Visual Application Discovery and Analysis (VADA)

SCOM collects a lot of information. Now take a deep breath and say that again, except this time with emphasis. SCOM collects A LOT of information, which is precisely the problem and why many organizations have a problem with traditional monitoring tools.

There is so much information that it is sometimes hard to see the value. Now we could stop and discuss tuning or how you should turn off all of your alerts (see the Manifesto for SCOM Success), but the truth is that getting your organization to adopt a new monitoring posture is like pushing against a mountain. Sometimes, it's just better to use what you already have in place, and that's where VADA comes into the picture.

With VADA, we can visually document an application or system using your existing monitoring product, i.e. SCOM. A by-product of VADA is that it also gets a grouping of all alerts for any single application. That means when we create our relationships, and when we look at an EAM dashboard, we will also "see" the dependant alerts, but in the correct context. We also get a fully populated CMDB, but that's a topic for another day.

Be sure to check out SquaredUp's Knowledge Base Article:
Visual Application Discovery and Analysis (VADA)

For illustration, we're going to create a fake Banner diagram by adding three servers to our EA. We will then create a dashboard for our Support team showing the VADA diagram, the alerts, and SLA's, all in one place:

As you can see from the dashboard, we can quickly show everything in one place for our support team. At a glance, the support team will be to see the network links between the servers, any recent alerts! Keep the main focus of this dashboard to those items the Support team needs to be successful.

End user / Management dashboards

Open Access

Referring back to our three different audiences, each persona should see something different. In the last section, we saw the Support team dashboard. But that type of dashboard is great if we're assuming that our admins can log into SquaredUp and, by extension, SCOM. But you don't want your management or your customers to log into your monitoring system. That's where Open Access comes into play. We'll create some dashboards that we want to share, but we won't cover how to enable or create Open Access dashboards.

Check out SquaredUp's Open Access Knowledge Base Article: Open Access

Our Management Level would probably want to look at a high-level dashboard that breaks out the CSOs and SSOs so that, at a glance, they make sure everything is in an operational state. Maybe something like this:

Our end-users should only see the highest level of any application or service, possibly something like this:

Or maybe something like these (screen captures from my Android phone)?

Pro tip: SquaredUp Open Access is a great solution to share dashboards with your users, but sometimes you have a business requirement that mandates a specific presentation layer.

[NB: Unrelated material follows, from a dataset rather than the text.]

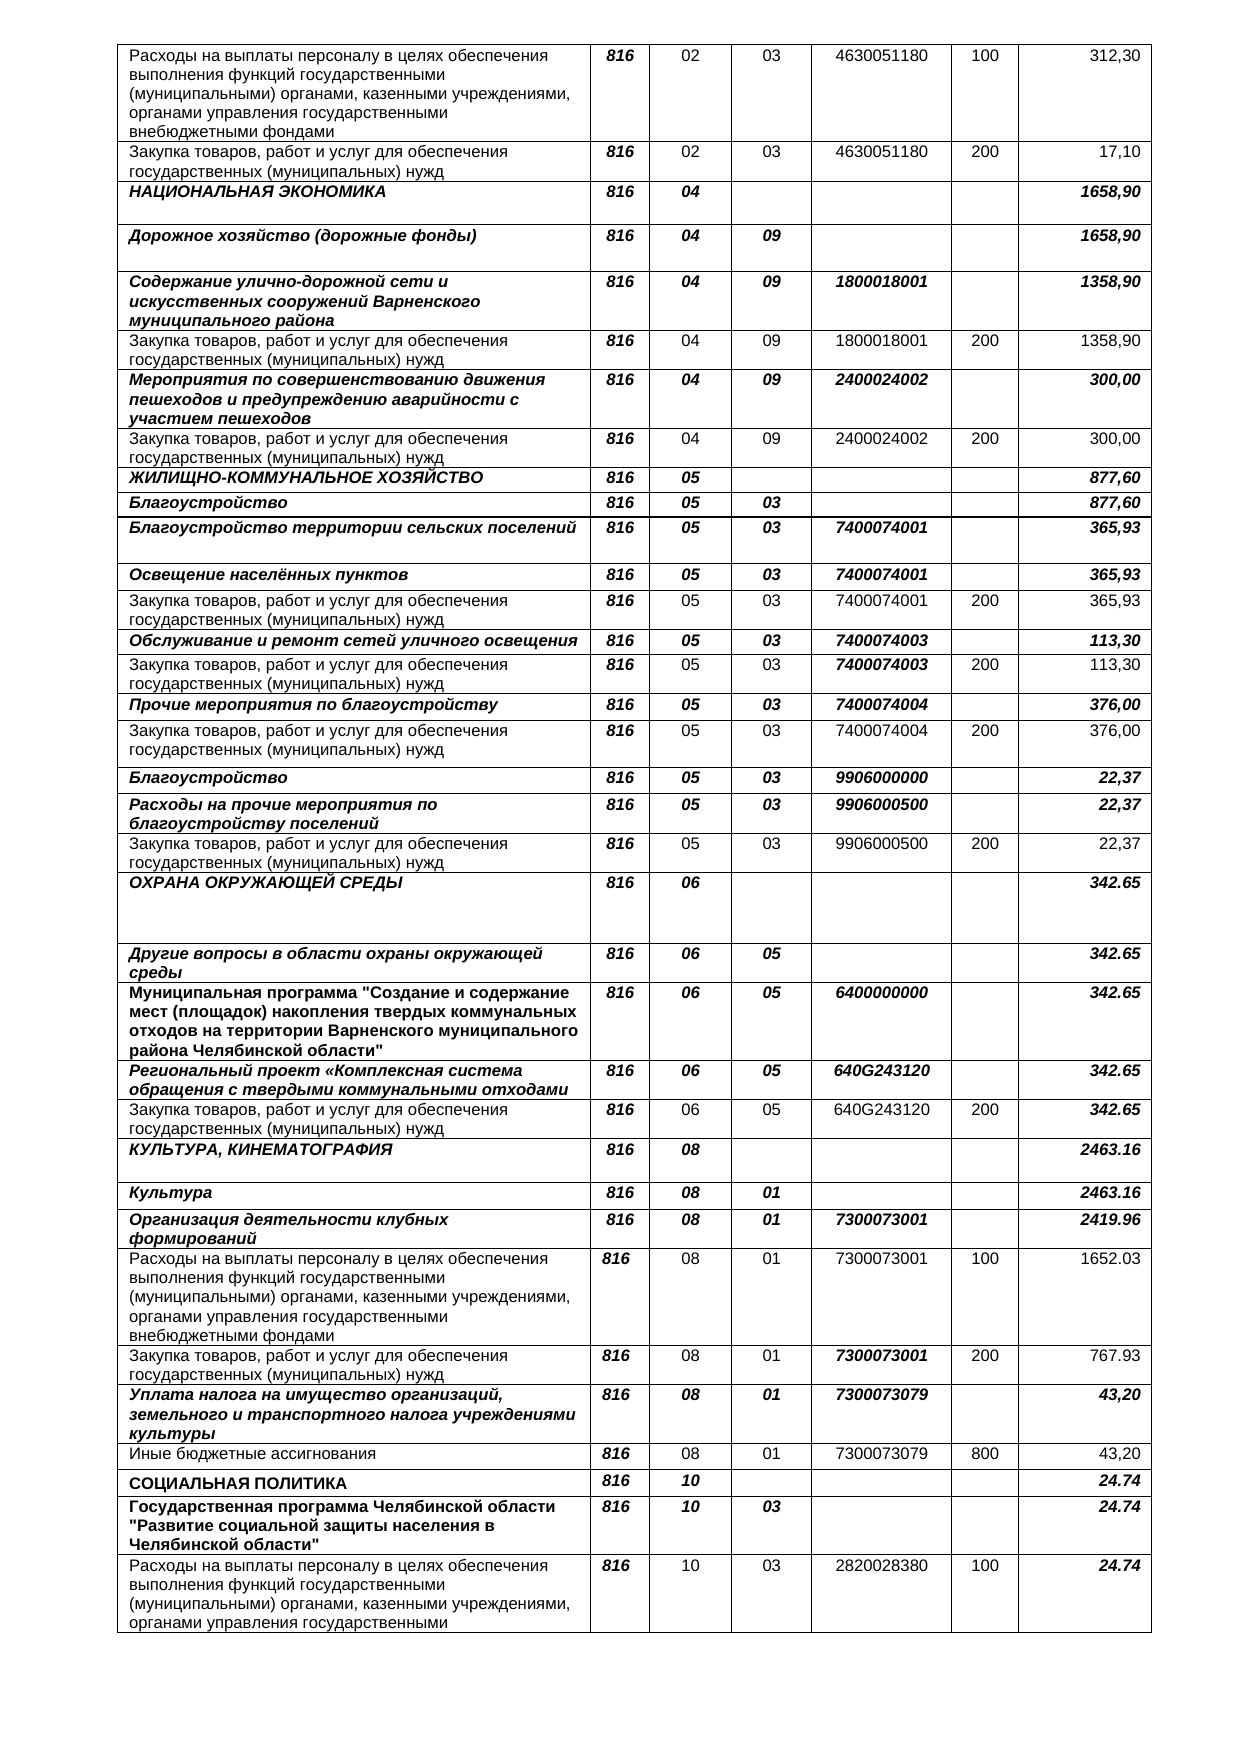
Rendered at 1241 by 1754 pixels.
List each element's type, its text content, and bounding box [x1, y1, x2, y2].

In that case, use SCOM's REST API to pull out the data you need and display it consistently with your business requirements.

TL;DR

In the last post, we reviewed the ground rules, created some relationships, and demonstrated how to change the health state of an EA manually. We talked about layering in some availability monitoring and the other aspects of our infrastructure for this post.

While we didn't exactly cover how to layer in availability and infrastructure components, we talked about why it's essential to do it. In fact, availability monitoring and Infrastructure monitoring could each be an entire blog series unto themselves. But for this series, we needed to talk about them to show that we can include those components into a holistic monitoring approach, allowing for automatic and manual communication to a broad range of stakeholders.

Speaking of holistic, behind the EAM model is a CMDB that can be leveraged for even more integration goodness. But that's a blog series for another time.